The first game means everything to Michigan. An opening victory
at home against Notre Dame could put the Wolverines on track to
be undefeated as they prepare for their grand regular-season
finales against Penn State and Ohio State in November. Lose to
Notre Dame, however, and they'll be facing the same miserable
prospects as last year, when opening defeats to the Irish and
Syracuse cost them any chance of defending their 1997 national

"We lost that aggressive attitude, that hunger, in the game
against Notre Dame last year," senior linebacker Ian Gold says.
"We all seemed content with ourselves. We came out for the
second half knowing we had won the national championship the
year before, and we had a [13-6] lead on Notre Dame in their
house. We were focusing on those things instead of worrying
about playing the game. Now all we're thinking about is the
fourth quarter against Notre Dame this year. We can't wait to
get into that fourth quarter against them."

Michigan has 15 starters coming back, each of whom played on the
championship team. If the Wolverines are to equal that
performance, their veteran front lines will have to do the heavy
lifting while some less seasoned players in the offensive and
defensive backfields settle in. "We sure aren't lacking for
experience up front," says 288-pound nosetackle Rob Renes, a
fifth-year senior. "If we don't have a dominant year, we have no
one to blame but ourselves."

The offensive line has four starters from last year's team
protecting 6'5" quarterback Tom Brady, a fifth-year player who
has thrown for touchdowns in the last 12 games, one short of
tying Elvis Grbac's school record. The concern is at tailback,
which is thin on experience behind junior Anthony Thomas.
Sophomore Justin Fargas is out for the season rehabilitating his
twice-repaired left ankle, leaving sophomore Walter Cross (35
carries) and a freshman class that features a half dozen
tailbacks, led by Ryan Beard and Charles Drake. "We'll have to
find out in a hurry who is going to be able to help us there,"
says coach Lloyd Carr.

Thomas was the Big Ten freshman of the year in '97. He led the
Wolverines with 893 rushing yards last season and was named
Citrus Bowl MVP after gaining 132 yards on 21 carries and
scoring three touchdowns. But he was a slow starter, and
Michigan can't afford to have him stumble early again.

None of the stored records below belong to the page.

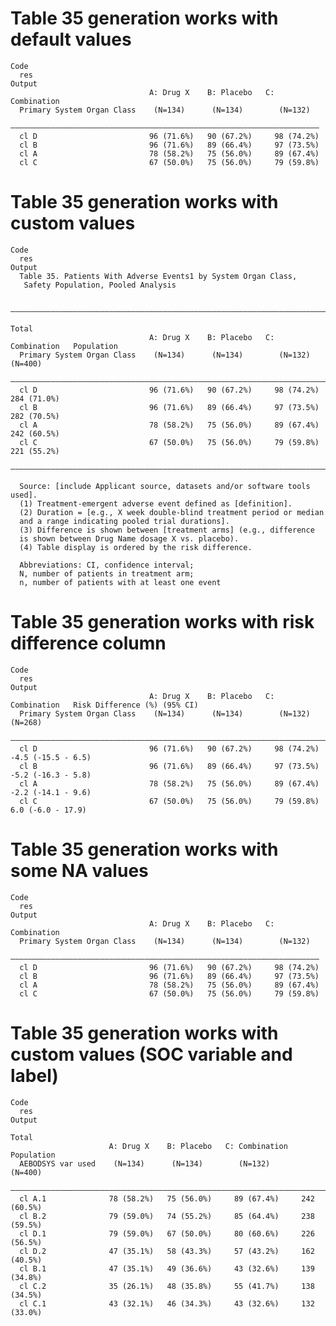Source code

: # Table 35 generation works with default values

    Code
      res
    Output
                                   A: Drug X    B: Placebo   C: Combination
      Primary System Organ Class    (N=134)      (N=134)        (N=132)    
      —————————————————————————————————————————————————————————————————————
      cl D                         96 (71.6%)   90 (67.2%)     98 (74.2%)  
      cl B                         96 (71.6%)   89 (66.4%)     97 (73.5%)  
      cl A                         78 (58.2%)   75 (56.0%)     89 (67.4%)  
      cl C                         67 (50.0%)   75 (56.0%)     79 (59.8%)  

# Table 35 generation works with custom values

    Code
      res
    Output
      Table 35. Patients With Adverse Events1 by System Organ Class,
       Safety Population, Pooled Analysis
      
      ———————————————————————————————————————————————————————————————————————————————————
                                                                                 Total   
                                   A: Drug X    B: Placebo   C: Combination   Population 
      Primary System Organ Class    (N=134)      (N=134)        (N=132)         (N=400)  
      ———————————————————————————————————————————————————————————————————————————————————
      cl D                         96 (71.6%)   90 (67.2%)     98 (74.2%)     284 (71.0%)
      cl B                         96 (71.6%)   89 (66.4%)     97 (73.5%)     282 (70.5%)
      cl A                         78 (58.2%)   75 (56.0%)     89 (67.4%)     242 (60.5%)
      cl C                         67 (50.0%)   75 (56.0%)     79 (59.8%)     221 (55.2%)
      ———————————————————————————————————————————————————————————————————————————————————
      
      Source: [include Applicant source, datasets and/or software tools used].
      (1) Treatment-emergent adverse event defined as [definition].
      (2) Duration = [e.g., X week double-blind treatment period or median
      and a range indicating pooled trial durations].
      (3) Difference is shown between [treatment arms] (e.g., difference
      is shown between Drug Name dosage X vs. placebo).
      (4) Table display is ordered by the risk difference.
      
      Abbreviations: CI, confidence interval;
      N, number of patients in treatment arm;
      n, number of patients with at least one event

# Table 35 generation works with risk difference column

    Code
      res
    Output
                                   A: Drug X    B: Placebo   C: Combination   Risk Difference (%) (95% CI)
      Primary System Organ Class    (N=134)      (N=134)        (N=132)                 (N=268)           
      ————————————————————————————————————————————————————————————————————————————————————————————————————
      cl D                         96 (71.6%)   90 (67.2%)     98 (74.2%)          -4.5 (-15.5 - 6.5)     
      cl B                         96 (71.6%)   89 (66.4%)     97 (73.5%)          -5.2 (-16.3 - 5.8)     
      cl A                         78 (58.2%)   75 (56.0%)     89 (67.4%)          -2.2 (-14.1 - 9.6)     
      cl C                         67 (50.0%)   75 (56.0%)     79 (59.8%)          6.0 (-6.0 - 17.9)      

# Table 35 generation works with some NA values

    Code
      res
    Output
                                   A: Drug X    B: Placebo   C: Combination
      Primary System Organ Class    (N=134)      (N=134)        (N=132)    
      —————————————————————————————————————————————————————————————————————
      cl D                         96 (71.6%)   90 (67.2%)     98 (74.2%)  
      cl B                         96 (71.6%)   89 (66.4%)     97 (73.5%)  
      cl A                         78 (58.2%)   75 (56.0%)     89 (67.4%)  
      cl C                         67 (50.0%)   75 (56.0%)     79 (59.8%)  

# Table 35 generation works with custom values (SOC variable and label)

    Code
      res
    Output
                                                                        Total   
                          A: Drug X    B: Placebo   C: Combination   Population 
      AEBODSYS var used    (N=134)      (N=134)        (N=132)         (N=400)  
      ——————————————————————————————————————————————————————————————————————————
      cl A.1              78 (58.2%)   75 (56.0%)     89 (67.4%)     242 (60.5%)
      cl B.2              79 (59.0%)   74 (55.2%)     85 (64.4%)     238 (59.5%)
      cl D.1              79 (59.0%)   67 (50.0%)     80 (60.6%)     226 (56.5%)
      cl D.2              47 (35.1%)   58 (43.3%)     57 (43.2%)     162 (40.5%)
      cl B.1              47 (35.1%)   49 (36.6%)     43 (32.6%)     139 (34.8%)
      cl C.2              35 (26.1%)   48 (35.8%)     55 (41.7%)     138 (34.5%)
      cl C.1              43 (32.1%)   46 (34.3%)     43 (32.6%)     132 (33.0%)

Defensively, the Wolverines' incumbent front seven will have to
rattle quarterbacks to take pressure off the secondary, where
Brandon Williams and Jeremy LeSueur may start as freshmen. "Our
style of defense the last two years has been much more
aggressive than it had been," says Carr, who wants to play to
the speed and power of inside linebackers Gold and Dhani Jones.

Unlike in '97, the Wolverines have no apparent Heisman
candidate--no great player to absorb the spotlight and pressure.
Instead they have a score of players with national title rings.
"Once you win a national title, the most important thing is to
try to put everything into perspective," says Gold. That's what
last year was about. "Now," he says, "it's about putting what
we've learned into action."


COLOR PHOTO: VINCENT LAFORET/ALLSPORT Cannonball After a slow start, Thomas led the team in rushing and was Citrus MVP.

Fast Facts

1998 record: 10-3 (7-1, tied for 1st in Big Ten)
Final ranking: No. 12 AP, No. 12 coaches' poll

1998 Averages Scoring Rushing Passing Total
Yards Yards Yards
OFFENSE 26.2 151.7 225.1 376.8
DEFENSE 17.0 122.3 177.0 299.3

Key Games
Schedule strength: 3rd of 114

Oct. 9 at Michigan State
The Spartans won't be a Big Ten power this season, but they will
be revved up, as usual, for the Wolverines.

Nov. 13 at Penn State
The Nittany Lions are still stinging from last year's 27-0
drubbing. They'll return the favor this year.

The Bottom Line

Back-to-back meetings with Penn State (away) and Ohio State
(home) will be too big a hurdle for the Wolverines to clear.